F. B. por Francis Basset, el joven heredero de una fortuna en minas de estaño y cobre, propietario de la colección de arte más grande del Westmorland. Basset adquirió unas delicadas acuarelas de un joven John Robert Cozens, recuerdo de los paisajes alpinos que atravesaban aquellos jóvenes ingleses en su «grand tour» sabático. Otro de los investigadores del proyecto, John Brewer, describe en el catálogo el Grand Tour como «un rito de iniciación educativo», que emprendían los vástagos de la aristocracia y la clase alta, todos educados en Eton, al terminar sus estudios en Oxford o Cambridge y «justo antes de asumir funciones públicas como magistrados, propietarios o políticos, y de consumar sus obligaciones dinásticas mediante el matrimonio».
En palabras de Lola Sánchez-Jáuregui, «se van a Francia y aprenden esgrima, baile, francés, y se desfogan un poco con las francesas; y lo mismo que en Italia, donde hay muchas referencias a sexo y a juegos de cartas, todo ello es parte del Tour».
El objetivo era, según Brewer, «conformar un tipo de individuo con conocimientos de la Antigüedad clásica, de los gustos modernos y de otros países, pero decididamente británico». Un perfil como el del propietario de las cajas marcadas como E. D., por el conde («earl», en inglés) de Dartmouth, cuyo hijo, George Legge, acababa de hacer el mismo viaje que hizo su padre anteriormente. Basset y Legge son los protagonistas de los dos retratos por Pompei Batoni que, durante siglos, figuraron sin nombre en el Museo del Prado, y que pueden verse en la exposición.
Jóvenes que atravesaban Francia, Suiza e Italia con un séquito de lacayos y sirvientes y acompañados por un tutor y que, con los «souvenirs» artísticos que iban comprando, contribuían a la formación de los criterios estéticos de su época. «Lo más interesante es ver cómo se alcanza una estandarización del gusto», concluye Lola Sánchez-Jáuregui. «Hay cosas que hay que tener y que aparecen repetidas, copias de la "Madonna de la Silla" de Rafael, la aurora de Guido Reni o vistas de los glaciares alpinos», nos explica.
Un mecanismo de establecimiento de estándares estéticos en el que terminaron por jugar un papel crucial esos tutores a quienes los próceres ingleses encomendaban el cuidado, y las finanzas, de sus hijos.

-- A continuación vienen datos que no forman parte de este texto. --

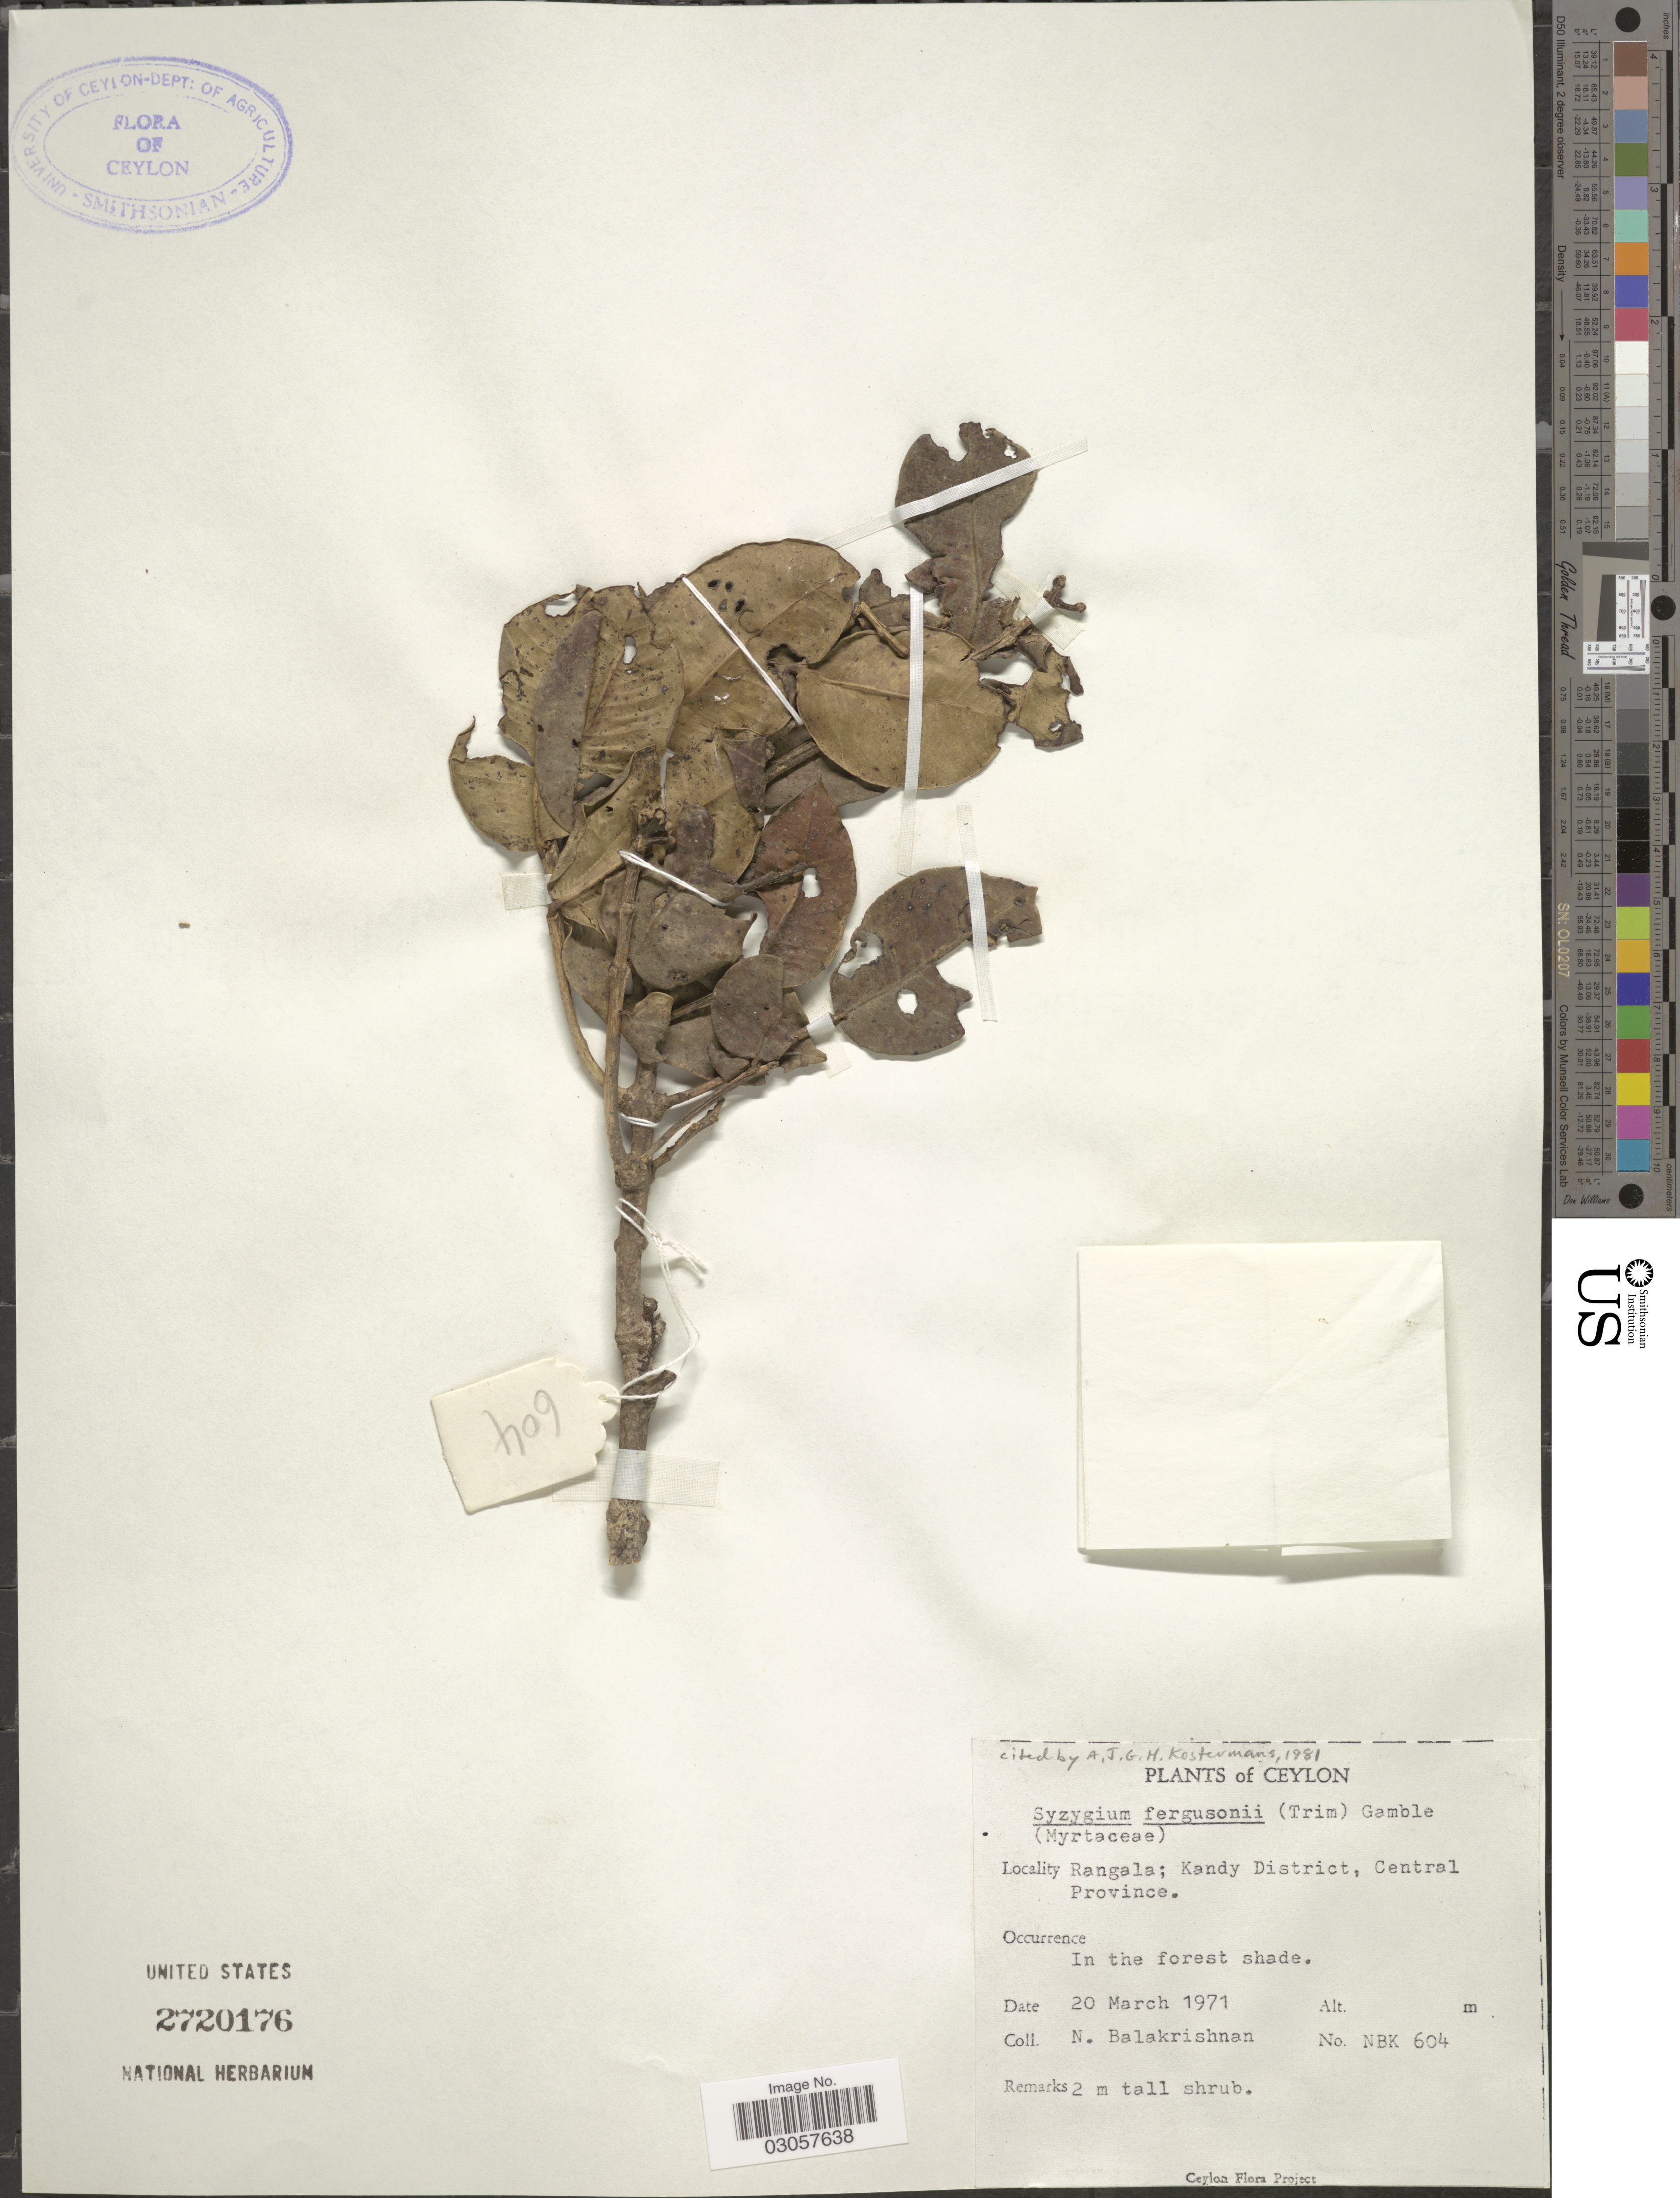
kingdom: Plantae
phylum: Tracheophyta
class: Magnoliopsida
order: Myrtales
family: Myrtaceae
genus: Syzygium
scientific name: Syzygium fergusonii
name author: (Trimen) Gamble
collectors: N. Balakrishnan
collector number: NBK 604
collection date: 1971-03-20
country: Sri Lanka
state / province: Central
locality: Ceylon. Rangala; Kandy District.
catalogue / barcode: US 2720176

Por lo general, eran profesores de Oxford o Cambridge que veían en el Grand Tour una oportunidad única para conocer mundo y tener acceso a las grandes cortes, embajadas y palacios del continente, que recibían con recepciones a los «milordi» ingleses en su sabático.
Personajes como el reverendo William Sandys, tutor de Basset, que había realizado varios viajes ya a Italia, o como David Stevenson, el de Legge, que firma varios de los mapas de Roma encontrados en el Westmorland. «Directores de estudios más que tutores«, según Sánchez-Jáuregui, «que a partir de un momento se convierten en "dealers" porque han tejido ya su red de contactos». Un sutil mecanismo de mercado y del coleccionismo, mostrado con fascinantes nuevos detalles en la exposición en el Ashmolean, que permanecerá abierta hasta el 27 de agosto.